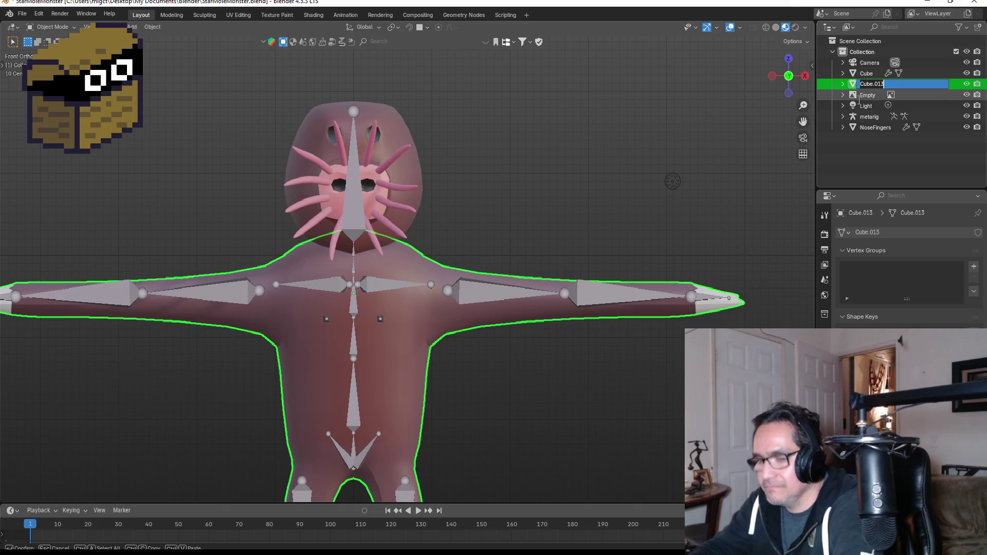
text(Body)
key(Return)
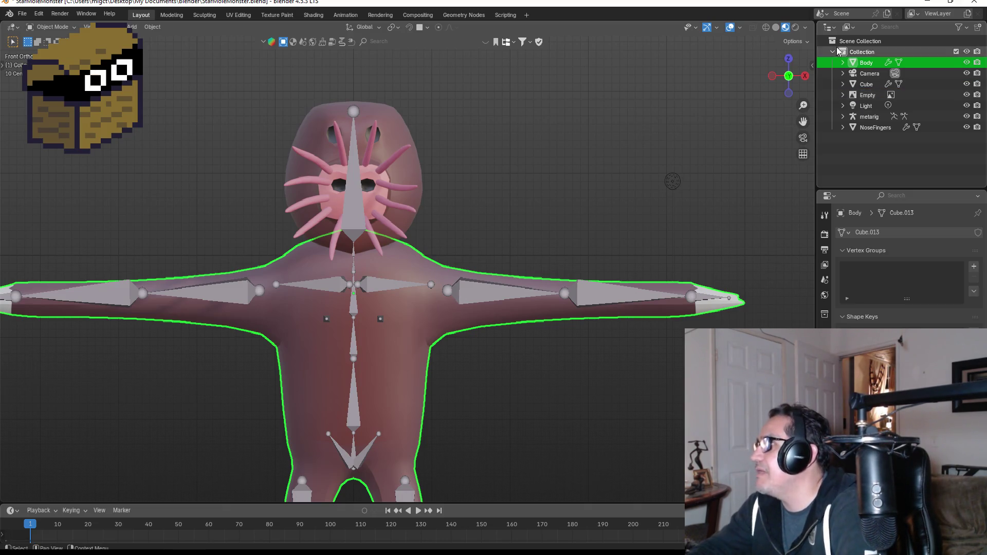
click(874, 83)
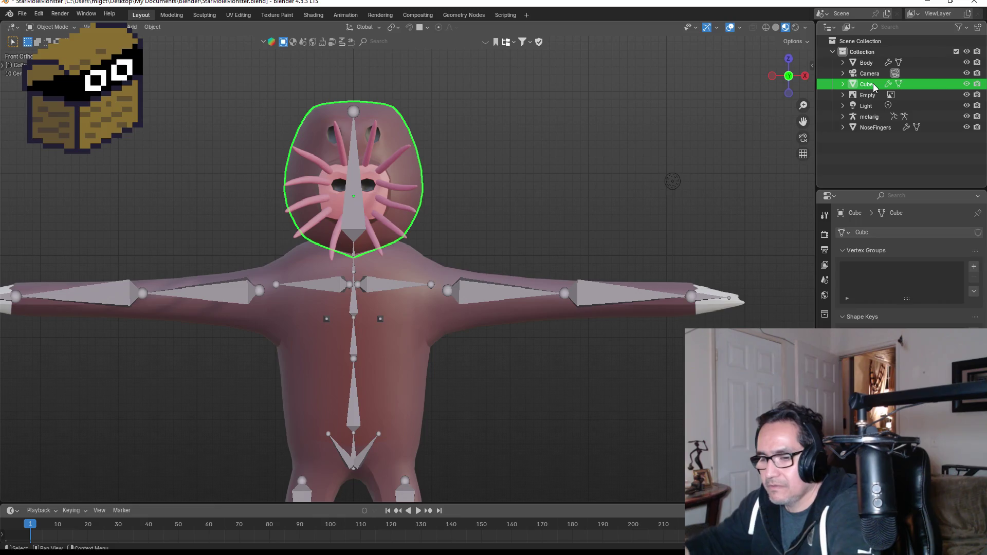
double_click(873, 83)
text(ead)
key(Return)
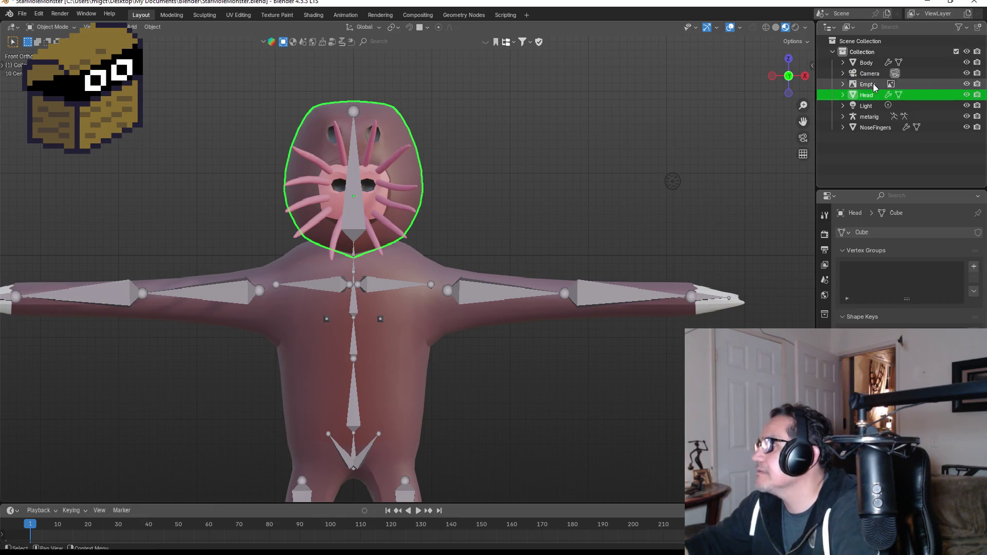
Try joining NoseFingers into Head with Ctrl+J, then undo the join
click(874, 127)
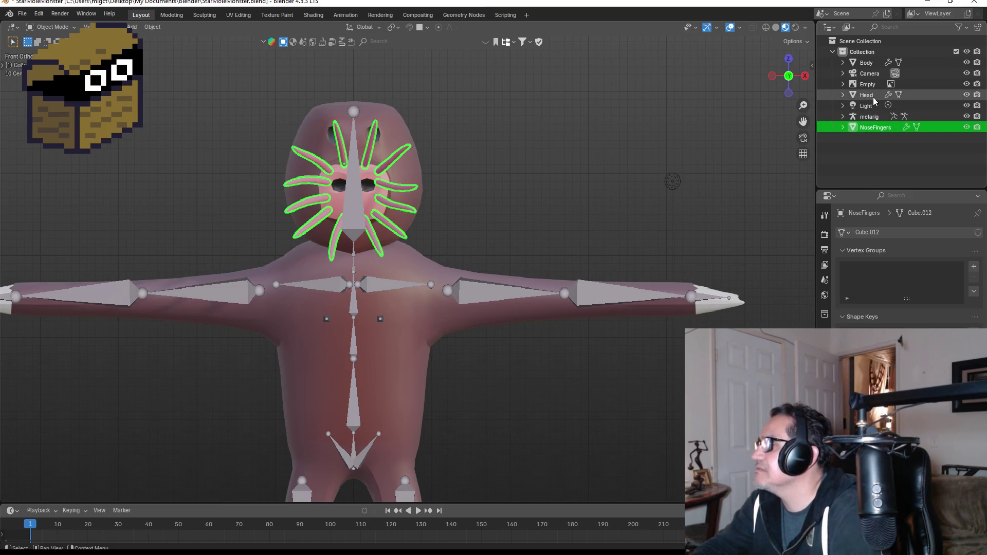
click(872, 96)
click(875, 129)
ctrl+click(867, 96)
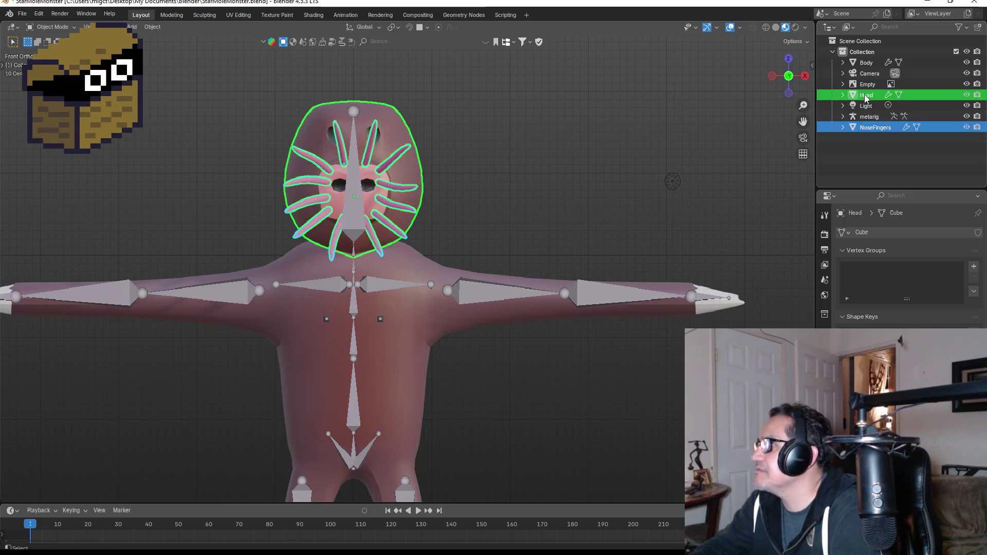
key(ctrl+j)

* _Activity_:
Please return every record above exactly, but leave out the pictures.

* _Result_:
text(Body)
key(Return)
click(874, 83)
double_click(873, 83)
text(ead)
key(Return)
Try joining NoseFingers into Head with Ctrl+J, then undo the join
click(874, 127)
click(872, 96)
click(875, 129)
ctrl+click(867, 96)
key(ctrl+j)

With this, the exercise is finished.